In a marked contrast to his predecessor, Stephen Harper, PM Trudeau pledged today to work toward a climate agreement that will help preserve the climate for future generations.
“Canada is back, my good friends. We’re here to help to build an agreement that will do our children and grandchildren proud,” he said to cheers by international dignitaries.
This was Trudeau’s first major speech as Canada’s prime minister in an international climate change forum. “We will listen to act on scientific advice,” implement carbon pricing to drive a low-carbon economy, and make climate change a “top government priority,” he said to applause.
Trudeau repeated his promise to work closely with provinces and cities, but also Indigenous leaders.
“Indigenous people have known for thousands of years about how to care of our planet. The rest of us have a lot to learn, and no time to waste.”
But the part of the speech that seemed to stir the most reaction was when Trudeau spoke to his commitment to helping developing nations weather the worst of climate change impacts, with an already announced $2.56 billion climate adaptation fund. He said developing nations should have the right to access “clean development technologies.”
“Many of the world’s most vulnerable countries have done little to contribute to the problem, but face the most significant consequences.”
Sophie Harrison, a 21-year-old B.C. student with the Canadian Youth Delegation took it all in, but hoped for firmer commitments.
“We have seen Trudeau use a lot of positive language on taking strong action on climate change, and not give a lot of details.
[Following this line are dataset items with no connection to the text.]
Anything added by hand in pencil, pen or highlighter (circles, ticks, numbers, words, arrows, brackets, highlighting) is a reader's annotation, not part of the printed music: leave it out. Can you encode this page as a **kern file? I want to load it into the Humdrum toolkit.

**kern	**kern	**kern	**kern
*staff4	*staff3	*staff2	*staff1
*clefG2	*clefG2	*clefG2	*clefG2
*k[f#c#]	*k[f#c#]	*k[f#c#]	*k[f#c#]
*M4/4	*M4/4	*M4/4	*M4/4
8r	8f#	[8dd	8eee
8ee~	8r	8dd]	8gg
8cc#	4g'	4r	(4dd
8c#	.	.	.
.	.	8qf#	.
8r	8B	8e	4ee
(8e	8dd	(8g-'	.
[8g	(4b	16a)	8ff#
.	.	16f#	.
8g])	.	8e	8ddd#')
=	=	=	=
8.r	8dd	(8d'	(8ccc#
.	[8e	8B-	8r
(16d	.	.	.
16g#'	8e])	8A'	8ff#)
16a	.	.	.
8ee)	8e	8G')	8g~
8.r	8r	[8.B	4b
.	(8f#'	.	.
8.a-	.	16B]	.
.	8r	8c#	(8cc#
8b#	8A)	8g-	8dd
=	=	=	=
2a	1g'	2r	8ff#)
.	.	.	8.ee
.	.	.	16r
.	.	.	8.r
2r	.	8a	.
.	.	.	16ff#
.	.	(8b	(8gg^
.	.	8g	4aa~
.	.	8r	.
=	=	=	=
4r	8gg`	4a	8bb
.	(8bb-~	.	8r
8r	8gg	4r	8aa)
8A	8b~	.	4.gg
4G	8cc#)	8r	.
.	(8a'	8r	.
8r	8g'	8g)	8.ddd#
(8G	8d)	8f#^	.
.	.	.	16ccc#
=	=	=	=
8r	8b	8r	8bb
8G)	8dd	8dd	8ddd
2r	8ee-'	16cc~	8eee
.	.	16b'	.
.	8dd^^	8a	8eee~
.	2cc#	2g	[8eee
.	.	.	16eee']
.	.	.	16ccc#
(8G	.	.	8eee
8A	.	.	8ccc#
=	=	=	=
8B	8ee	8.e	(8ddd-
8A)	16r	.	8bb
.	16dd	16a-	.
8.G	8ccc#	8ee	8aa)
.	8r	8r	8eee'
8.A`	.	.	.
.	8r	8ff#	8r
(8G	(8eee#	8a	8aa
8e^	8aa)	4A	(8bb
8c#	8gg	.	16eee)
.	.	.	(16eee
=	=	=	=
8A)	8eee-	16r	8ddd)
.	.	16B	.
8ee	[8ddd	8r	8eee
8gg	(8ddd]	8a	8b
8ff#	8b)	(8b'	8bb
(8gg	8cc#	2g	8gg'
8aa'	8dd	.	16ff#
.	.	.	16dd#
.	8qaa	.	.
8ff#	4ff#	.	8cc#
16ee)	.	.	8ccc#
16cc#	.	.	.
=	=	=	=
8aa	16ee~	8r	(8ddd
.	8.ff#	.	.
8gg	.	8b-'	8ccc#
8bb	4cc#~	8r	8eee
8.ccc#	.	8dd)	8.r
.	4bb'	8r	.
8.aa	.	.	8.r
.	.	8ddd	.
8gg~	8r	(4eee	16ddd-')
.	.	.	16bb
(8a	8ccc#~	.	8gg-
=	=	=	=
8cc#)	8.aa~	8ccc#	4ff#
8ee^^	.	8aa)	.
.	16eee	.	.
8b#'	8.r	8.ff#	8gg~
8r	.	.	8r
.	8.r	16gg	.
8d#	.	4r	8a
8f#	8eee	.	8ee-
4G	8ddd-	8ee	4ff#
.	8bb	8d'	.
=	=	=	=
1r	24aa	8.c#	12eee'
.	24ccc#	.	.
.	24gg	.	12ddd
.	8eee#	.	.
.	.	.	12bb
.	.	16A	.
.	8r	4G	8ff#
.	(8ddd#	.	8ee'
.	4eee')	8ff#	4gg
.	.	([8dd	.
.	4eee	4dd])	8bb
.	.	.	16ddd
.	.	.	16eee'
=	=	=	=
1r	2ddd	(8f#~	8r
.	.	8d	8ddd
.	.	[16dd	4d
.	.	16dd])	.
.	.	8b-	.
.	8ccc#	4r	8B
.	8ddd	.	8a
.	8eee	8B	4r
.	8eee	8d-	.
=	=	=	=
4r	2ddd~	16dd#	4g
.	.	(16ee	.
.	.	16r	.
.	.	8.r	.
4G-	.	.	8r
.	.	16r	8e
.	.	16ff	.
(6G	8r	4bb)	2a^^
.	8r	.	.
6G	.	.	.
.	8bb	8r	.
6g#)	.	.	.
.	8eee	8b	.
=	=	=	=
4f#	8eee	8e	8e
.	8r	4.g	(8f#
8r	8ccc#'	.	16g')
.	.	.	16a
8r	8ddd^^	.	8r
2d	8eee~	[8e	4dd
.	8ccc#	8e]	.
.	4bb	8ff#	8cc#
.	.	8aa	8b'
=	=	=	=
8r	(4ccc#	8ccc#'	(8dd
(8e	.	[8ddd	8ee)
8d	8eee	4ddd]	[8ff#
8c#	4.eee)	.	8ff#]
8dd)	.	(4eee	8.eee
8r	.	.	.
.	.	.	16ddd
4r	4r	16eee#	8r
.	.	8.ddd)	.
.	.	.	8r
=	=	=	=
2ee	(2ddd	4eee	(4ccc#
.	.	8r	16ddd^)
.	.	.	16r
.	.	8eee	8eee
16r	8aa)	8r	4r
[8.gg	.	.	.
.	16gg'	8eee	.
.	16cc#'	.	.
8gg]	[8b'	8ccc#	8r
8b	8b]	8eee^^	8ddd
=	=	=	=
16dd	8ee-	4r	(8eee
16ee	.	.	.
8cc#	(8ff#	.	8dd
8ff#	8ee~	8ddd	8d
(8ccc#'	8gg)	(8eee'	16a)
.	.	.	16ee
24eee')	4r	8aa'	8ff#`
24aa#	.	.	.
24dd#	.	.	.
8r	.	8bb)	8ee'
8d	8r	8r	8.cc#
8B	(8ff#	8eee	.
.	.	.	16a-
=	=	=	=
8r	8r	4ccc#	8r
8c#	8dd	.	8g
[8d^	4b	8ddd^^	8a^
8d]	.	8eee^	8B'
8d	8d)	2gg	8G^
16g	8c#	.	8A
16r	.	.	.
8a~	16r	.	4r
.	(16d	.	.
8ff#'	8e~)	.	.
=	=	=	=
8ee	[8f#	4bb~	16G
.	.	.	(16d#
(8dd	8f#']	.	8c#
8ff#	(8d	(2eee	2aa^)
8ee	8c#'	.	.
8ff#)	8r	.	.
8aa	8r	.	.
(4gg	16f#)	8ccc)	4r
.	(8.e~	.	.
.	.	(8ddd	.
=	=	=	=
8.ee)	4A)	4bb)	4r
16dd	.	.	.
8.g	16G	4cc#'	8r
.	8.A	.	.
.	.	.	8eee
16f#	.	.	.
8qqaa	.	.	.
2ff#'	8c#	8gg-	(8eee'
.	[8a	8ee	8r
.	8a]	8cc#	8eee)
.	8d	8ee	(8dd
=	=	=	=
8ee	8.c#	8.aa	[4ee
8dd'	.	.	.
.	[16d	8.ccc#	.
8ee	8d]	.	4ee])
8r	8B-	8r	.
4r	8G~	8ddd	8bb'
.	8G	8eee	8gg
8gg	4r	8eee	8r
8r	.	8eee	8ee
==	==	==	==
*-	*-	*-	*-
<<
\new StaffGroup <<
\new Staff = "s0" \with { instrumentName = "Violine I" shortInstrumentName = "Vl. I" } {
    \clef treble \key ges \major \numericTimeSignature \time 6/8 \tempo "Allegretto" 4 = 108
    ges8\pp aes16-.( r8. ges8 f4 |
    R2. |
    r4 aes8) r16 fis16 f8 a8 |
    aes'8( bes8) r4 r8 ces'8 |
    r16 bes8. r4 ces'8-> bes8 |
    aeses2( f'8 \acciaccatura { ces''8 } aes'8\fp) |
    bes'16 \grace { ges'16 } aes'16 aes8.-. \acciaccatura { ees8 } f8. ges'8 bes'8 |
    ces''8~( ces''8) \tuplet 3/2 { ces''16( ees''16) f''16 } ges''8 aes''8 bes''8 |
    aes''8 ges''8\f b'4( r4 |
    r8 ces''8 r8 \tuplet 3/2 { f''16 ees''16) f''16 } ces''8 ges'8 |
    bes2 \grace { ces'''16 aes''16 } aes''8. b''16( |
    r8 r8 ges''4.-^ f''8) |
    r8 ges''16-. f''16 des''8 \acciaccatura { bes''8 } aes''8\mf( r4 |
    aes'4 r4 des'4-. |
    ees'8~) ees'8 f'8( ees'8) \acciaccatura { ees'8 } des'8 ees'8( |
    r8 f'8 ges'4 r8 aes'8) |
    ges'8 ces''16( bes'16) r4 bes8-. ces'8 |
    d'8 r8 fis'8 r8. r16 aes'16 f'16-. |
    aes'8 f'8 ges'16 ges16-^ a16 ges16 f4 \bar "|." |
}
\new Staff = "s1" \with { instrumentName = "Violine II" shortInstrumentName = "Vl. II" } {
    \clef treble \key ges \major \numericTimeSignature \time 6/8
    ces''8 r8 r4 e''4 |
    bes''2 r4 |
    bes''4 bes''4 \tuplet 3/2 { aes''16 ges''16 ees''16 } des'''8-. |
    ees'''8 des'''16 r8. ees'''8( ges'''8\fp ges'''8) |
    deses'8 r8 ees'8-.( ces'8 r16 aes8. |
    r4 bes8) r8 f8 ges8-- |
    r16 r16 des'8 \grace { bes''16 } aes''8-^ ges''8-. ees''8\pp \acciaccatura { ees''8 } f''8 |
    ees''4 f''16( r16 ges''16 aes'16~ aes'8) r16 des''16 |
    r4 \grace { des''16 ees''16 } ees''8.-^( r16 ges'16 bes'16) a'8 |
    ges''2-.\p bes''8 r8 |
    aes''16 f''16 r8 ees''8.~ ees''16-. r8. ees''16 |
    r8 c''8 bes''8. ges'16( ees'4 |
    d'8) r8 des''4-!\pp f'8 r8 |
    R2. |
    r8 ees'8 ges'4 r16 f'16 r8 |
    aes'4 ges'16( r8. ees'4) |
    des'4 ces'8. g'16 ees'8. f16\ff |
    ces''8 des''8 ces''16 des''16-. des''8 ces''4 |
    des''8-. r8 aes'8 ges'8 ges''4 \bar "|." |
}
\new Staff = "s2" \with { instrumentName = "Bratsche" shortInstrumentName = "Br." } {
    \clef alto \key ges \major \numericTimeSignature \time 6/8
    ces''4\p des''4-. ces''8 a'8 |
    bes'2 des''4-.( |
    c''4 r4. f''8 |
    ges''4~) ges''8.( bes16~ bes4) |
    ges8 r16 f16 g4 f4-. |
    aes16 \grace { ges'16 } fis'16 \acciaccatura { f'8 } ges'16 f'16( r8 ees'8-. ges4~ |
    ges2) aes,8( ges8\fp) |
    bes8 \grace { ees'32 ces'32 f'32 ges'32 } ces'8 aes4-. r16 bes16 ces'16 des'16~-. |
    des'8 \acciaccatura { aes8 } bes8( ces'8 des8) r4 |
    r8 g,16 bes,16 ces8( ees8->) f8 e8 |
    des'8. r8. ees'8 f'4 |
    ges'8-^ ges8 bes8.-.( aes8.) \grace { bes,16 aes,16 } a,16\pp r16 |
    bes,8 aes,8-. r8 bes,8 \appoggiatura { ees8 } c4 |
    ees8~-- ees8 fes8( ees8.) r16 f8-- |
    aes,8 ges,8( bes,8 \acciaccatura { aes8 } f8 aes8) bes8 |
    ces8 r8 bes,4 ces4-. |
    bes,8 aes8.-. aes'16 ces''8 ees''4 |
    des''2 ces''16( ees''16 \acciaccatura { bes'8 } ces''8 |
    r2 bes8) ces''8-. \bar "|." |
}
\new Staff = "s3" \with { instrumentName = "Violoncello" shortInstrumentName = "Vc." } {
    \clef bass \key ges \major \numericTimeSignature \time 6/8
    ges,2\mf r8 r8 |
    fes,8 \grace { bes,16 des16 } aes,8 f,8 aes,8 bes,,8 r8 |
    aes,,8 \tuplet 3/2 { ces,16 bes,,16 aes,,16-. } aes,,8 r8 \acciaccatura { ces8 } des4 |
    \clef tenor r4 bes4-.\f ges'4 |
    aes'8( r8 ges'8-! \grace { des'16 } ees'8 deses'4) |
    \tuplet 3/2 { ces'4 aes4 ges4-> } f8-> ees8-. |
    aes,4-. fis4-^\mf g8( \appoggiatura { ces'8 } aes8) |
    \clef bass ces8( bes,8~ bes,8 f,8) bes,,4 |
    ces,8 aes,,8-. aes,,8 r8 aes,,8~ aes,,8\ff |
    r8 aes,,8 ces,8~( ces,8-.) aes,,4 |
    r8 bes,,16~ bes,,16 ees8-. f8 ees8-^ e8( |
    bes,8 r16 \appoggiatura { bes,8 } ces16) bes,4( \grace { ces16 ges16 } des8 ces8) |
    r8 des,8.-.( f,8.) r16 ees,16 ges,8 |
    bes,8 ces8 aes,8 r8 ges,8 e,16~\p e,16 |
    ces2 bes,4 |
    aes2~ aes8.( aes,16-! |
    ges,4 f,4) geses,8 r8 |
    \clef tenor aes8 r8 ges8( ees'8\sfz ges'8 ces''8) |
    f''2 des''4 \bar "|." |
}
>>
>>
We’re really worried we’ll see a lot of strong language without the strong action to back it up.”
“We have very clear asks. We want to see a completely fossil-free economy by 2050, and that’s going to take some pretty bold action which has to start now... we need a rapid transition to clean energy, and energy projects that respect Indigenous rights,” added Harrison.
Climate negotiations observers with the David Suzuki Foundation also wanted more details.
“The recent federal and provincial commitments have been substantial, but are not a complete response for the country,” said Ian Bruce, director of science and policy for foundation.
“In order to seize the opportunity that the global climate summit represents, Canada needs to be clear about where it is going and how long it will take.”
Earlier in the day, Trudeau also gave an impromptu press conference, flanked by five Canadian Premiers: Notley, Clark, Wynne, Couillard and Wall.
Vancouver Mayor Gregor Robertson's chief of staff Michael Magee was impressed. He also attended COP in Copenhagen in 2009, and compared to that meeting, says Magee, Trudeau is exhibiting more joint commitment with provinces on the climate file than anything the Conservatives ever offered.
“It’s a huge, massive change from Copenhagen, where we were witnessing empty chairs at the Canadian desk, and the absence of any commitment to even talk about the issue, let along having physical bodies there.”
“We’ve all been suffering political PTSD… It feels totally revolutionary, from what we’ve had with nine years of Harper,” said Magee.
Trudeau spends another day in Paris on Tuesday, then returns for the opening of Parliament in Ottawa on Thursday, along with environment and climate change Minister McKenna. Canadian negotiators begin the round-the-clock talks Monday night.